Work required: Give the entries again exactly; drop the pictures.

(Saved entries)
-------
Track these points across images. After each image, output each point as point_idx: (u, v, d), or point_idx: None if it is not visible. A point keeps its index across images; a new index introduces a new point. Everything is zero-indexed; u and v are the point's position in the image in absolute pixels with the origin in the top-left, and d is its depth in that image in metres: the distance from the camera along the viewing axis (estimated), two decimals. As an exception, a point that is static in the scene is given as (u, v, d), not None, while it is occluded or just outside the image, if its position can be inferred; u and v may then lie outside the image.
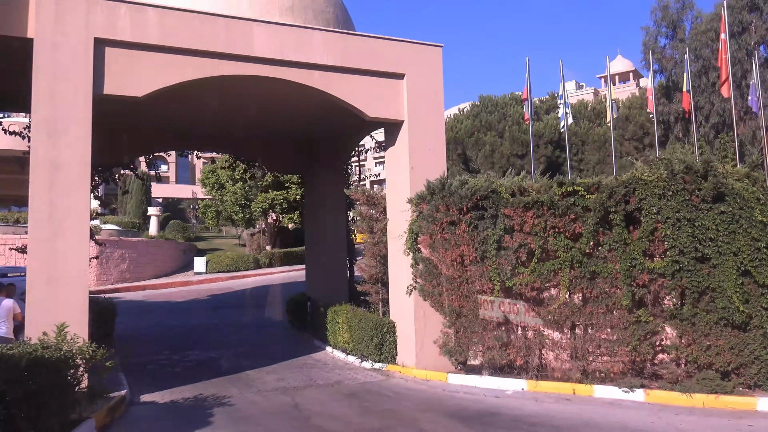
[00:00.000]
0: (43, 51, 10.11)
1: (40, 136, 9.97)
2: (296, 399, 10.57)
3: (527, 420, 9.15)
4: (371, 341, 12.93)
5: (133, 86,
-------
Answer for this exercise:
Track these points across images. After each image, output each point as point_idx: (u, v, d), or point_idx: None if it is not visible. A point keeps its index across images; a new index introduces a new point. Everything is zero-indexed; u and v are the point's position in the image in absolute pixels with the origin in the top-left, and d is its depth in that image in metres: the distance from the camera along the viewing axis (estimated), two decimals. As an exception, a point that is static in the scene is given as (u, v, d), not None, while it is occluded or just outside the image, if its position can be inferred; u and v may then lie outside the image.
[00:00.000]
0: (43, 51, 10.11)
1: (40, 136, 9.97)
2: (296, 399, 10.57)
3: (527, 420, 9.15)
4: (371, 341, 12.93)
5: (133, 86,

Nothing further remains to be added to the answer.